Pues ya nosotros, muy advertidos, con el interés del ciervo, le
aprendimos las querencia, y los sitios por donde andaba y las ciervas que
llevaba, y cuando acababa con una cuadrilla de hembras, porque ya no querían
macho, pues se iba con otras, y si la querencia de estas era ir por otro sitio,
allí se iba, y nosotros detrás. Iba cambiando de sitio, y nosotros lo íbamos
siguiendo, siguiendo. Y le aprendimos hasta el berrido. Y como estaba cercana
la venida del Caudillo, pues pusimos todo el interés en tenerle bien
localizado.
Por esos días ya la berrea iba muy avanzada, que esto era por el 20 de
septiembre y
el ciervo estaba muy emperrado: había tomado muchas ciervas y estaba muy
emperrado, y se estaba en el llano del pantano hasta que le calentaba el sol, y
entonces se iba subiendo por las sombras y se metía buscando el frescor de la
islilla, al pie de Cabeza de la Viña.
Por eso, la idea que tenía don José María era poner al Caudillo al filo
del Castillo antes de que amaneciese, y como el bicho pasaba la noche en el
llano, al venir a recogerse, ahí lo mataba.
Pero ocurrió que, con las idas y venidas de la gente de arreglar un
puesto para que se pusiera el Caudillo, el ciervo se chanteó, y yo lo vi cómo
se iba subiendo al Cerro del Almendral, cuando iba trasponiendo a meterse en el
monte. Desde lejos lo estuve viendo con los prismáticos.
Zapeado de aquel día, era muy raro que viniera al día siguiente, que
era cuando tenía anunciada la llegada el Caudillo. Y yo no esperaba que
volviera el ciervo, pero me dijeron que pusiera al Caudillo al pie del
castillo, y así lo hice. Era muy de mañana e íbamos los dos solos, y yo llevaba
los dos rifles, el catrecillo, la ropa de agua. Y estaba lloviznando y con
neblinas. Y oíamos berrear al venado allí muy cerquita, que había muchos otros
berreando también, pero el berrido del grande lo distinguía yo bien del de los
demás.
Se agarró a llover un poco fuerte, y luego se levantó aire, ya
queriendo amanecer. Y empezaron los venados y las ciervas a retirarse buscando
el monte, y el berrido del venado grande se oía cada vez más lejano, en
dirección a la torreta de piedra que hay en la lomilla, junto al regajo, que
hay allí unos robles muy grandes en la barranca.

**TAREA ASIGNADA:**
Pasa al inglés esta oración del extracto: «Desde lejos lo estuve viendo con los prismáticos.» El listado no interviene para nada en esto.

**INFORMACIÓN REGISTRADA:**
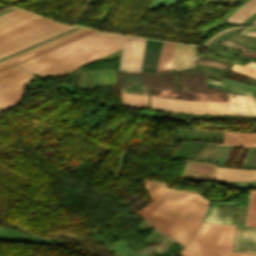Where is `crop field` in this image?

**RESPUESTA:**
I was watching it from a distance through the binoculars.